[Data for processing Boundary: Start]

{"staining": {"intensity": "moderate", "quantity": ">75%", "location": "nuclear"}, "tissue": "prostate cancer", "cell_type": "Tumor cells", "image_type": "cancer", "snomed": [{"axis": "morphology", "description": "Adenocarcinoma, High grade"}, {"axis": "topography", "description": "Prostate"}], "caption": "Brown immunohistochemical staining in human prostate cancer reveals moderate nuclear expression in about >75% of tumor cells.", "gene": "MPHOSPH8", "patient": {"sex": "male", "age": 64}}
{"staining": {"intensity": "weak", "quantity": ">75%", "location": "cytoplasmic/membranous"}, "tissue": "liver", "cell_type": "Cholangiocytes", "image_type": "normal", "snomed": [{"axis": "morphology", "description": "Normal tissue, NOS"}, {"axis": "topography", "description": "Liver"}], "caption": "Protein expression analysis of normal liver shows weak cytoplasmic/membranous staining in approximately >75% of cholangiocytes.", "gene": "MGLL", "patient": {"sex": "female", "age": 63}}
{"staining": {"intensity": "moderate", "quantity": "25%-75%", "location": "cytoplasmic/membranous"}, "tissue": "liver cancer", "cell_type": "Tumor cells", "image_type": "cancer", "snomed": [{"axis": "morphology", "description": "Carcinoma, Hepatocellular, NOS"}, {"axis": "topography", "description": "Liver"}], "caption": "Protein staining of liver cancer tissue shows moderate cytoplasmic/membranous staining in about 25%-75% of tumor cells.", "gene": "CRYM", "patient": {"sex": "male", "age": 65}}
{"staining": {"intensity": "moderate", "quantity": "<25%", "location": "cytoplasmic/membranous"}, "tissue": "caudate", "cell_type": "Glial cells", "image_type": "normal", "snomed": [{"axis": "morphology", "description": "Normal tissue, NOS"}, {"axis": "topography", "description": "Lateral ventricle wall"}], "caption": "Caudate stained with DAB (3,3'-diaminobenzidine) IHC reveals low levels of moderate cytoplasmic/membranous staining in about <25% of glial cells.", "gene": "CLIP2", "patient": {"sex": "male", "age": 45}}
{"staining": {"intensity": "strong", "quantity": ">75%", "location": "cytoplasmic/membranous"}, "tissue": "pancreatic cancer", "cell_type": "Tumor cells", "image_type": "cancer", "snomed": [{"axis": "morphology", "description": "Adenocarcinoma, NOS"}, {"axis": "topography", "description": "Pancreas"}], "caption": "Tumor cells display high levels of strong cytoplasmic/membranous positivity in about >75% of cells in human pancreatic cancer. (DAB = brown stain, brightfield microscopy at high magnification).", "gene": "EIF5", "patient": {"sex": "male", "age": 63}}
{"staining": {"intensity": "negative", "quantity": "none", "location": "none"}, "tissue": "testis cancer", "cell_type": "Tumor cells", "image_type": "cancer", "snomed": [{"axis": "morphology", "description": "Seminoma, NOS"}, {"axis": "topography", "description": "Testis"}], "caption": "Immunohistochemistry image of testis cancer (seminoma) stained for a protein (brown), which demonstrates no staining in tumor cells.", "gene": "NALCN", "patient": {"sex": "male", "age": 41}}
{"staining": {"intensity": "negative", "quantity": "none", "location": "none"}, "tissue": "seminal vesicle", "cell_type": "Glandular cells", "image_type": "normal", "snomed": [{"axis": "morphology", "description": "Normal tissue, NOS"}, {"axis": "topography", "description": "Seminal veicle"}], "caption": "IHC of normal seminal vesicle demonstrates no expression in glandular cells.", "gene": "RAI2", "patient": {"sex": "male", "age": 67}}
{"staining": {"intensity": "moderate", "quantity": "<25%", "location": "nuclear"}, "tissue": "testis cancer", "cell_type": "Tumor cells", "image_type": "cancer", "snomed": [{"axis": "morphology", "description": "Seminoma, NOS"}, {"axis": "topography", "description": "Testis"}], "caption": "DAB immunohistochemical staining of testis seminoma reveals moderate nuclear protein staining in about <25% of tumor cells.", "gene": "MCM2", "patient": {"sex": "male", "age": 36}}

[Data for processing Boundary: End]

**What to do:** Go through the data and gather every line that holds "Testis".

**Exercise answer:**
{"staining": {"intensity": "negative", "quantity": "none", "location": "none"}, "tissue": "testis cancer", "cell_type": "Tumor cells", "image_type": "cancer", "snomed": [{"axis": "morphology", "description": "Seminoma, NOS"}, {"axis": "topography", "description": "Testis"}], "caption": "Immunohistochemistry image of testis cancer (seminoma) stained for a protein (brown), which demonstrates no staining in tumor cells.", "gene": "NALCN", "patient": {"sex": "male", "age": 41}}
{"staining": {"intensity": "moderate", "quantity": "<25%", "location": "nuclear"}, "tissue": "testis cancer", "cell_type": "Tumor cells", "image_type": "cancer", "snomed": [{"axis": "morphology", "description": "Seminoma, NOS"}, {"axis": "topography", "description": "Testis"}], "caption": "DAB immunohistochemical staining of testis seminoma reveals moderate nuclear protein staining in about <25% of tumor cells.", "gene": "MCM2", "patient": {"sex": "male", "age": 36}}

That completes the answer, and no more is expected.